▶ Task set
1. Translate this sentence from the MosaicDB forum post below into Spanish: "I respect that you actually tried with HNSW."
2. Continue the MosaicDB forum post below, starting after its last sentence.

▶ Supplied passage
═══

MosaicDB - a hobby project that uses Nx (distributed SQL vectordb rag)

Hah, I know you’re joking but architecturally Hobbes is FDB. The performance characteristics will be exactly the same. You could run it in-memory on a single node but then it would just be a slower :ets with concurrency control and I’m not sure that’s very useful on its own.

I respect that you actually tried with HNSW. I was very confused until I realized all of the graph DB companies are literally just holding the entire thing in RAM. That might scale to terabytes but you’re certainly not getting to petabytes, especially now that DRAM prices have randomly doubled lol. So it’s a no-go for web scale search (i.e. a literal web search engine) until they figure out how to get it onto disk.

As a digression, I have also been thinking about whether I can dodge vector search altogether. My interest was always in small-scale search for consumer apps (e.g. a note-taking app or a chat app, not web scale). I have been critical of AI stuff in some contexts, but for search this stuff is like actual magic. What used to take a research team and millions of dollars is now just straight up trivial, and that is 100% a good thing (and will probably end up slaying some monopolies).

═══

▶ Source data
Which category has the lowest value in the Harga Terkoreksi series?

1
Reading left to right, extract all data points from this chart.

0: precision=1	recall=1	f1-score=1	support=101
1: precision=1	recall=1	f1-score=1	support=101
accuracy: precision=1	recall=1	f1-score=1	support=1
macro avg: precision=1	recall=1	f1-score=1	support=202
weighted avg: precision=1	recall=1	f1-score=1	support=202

═══

▶ Responses per task
1. Respeto que de verdad lo hayas intentado con HNSW.

2.
But for search, I’ve been thinking: what about if instead of vector search, you just use a traditional keyword search engine (trivial to build) and then just ask a stupid LLM to rewrite the query 20 times and then rank the results.

I have no evidence but I am like 90% sure this would totally work and I know exactly how to build a keyword search engine (it’s literally spelled out in the record layer paper) so I find this approach even more enticing than the vector stuff.

Vectors are still very interesting, though.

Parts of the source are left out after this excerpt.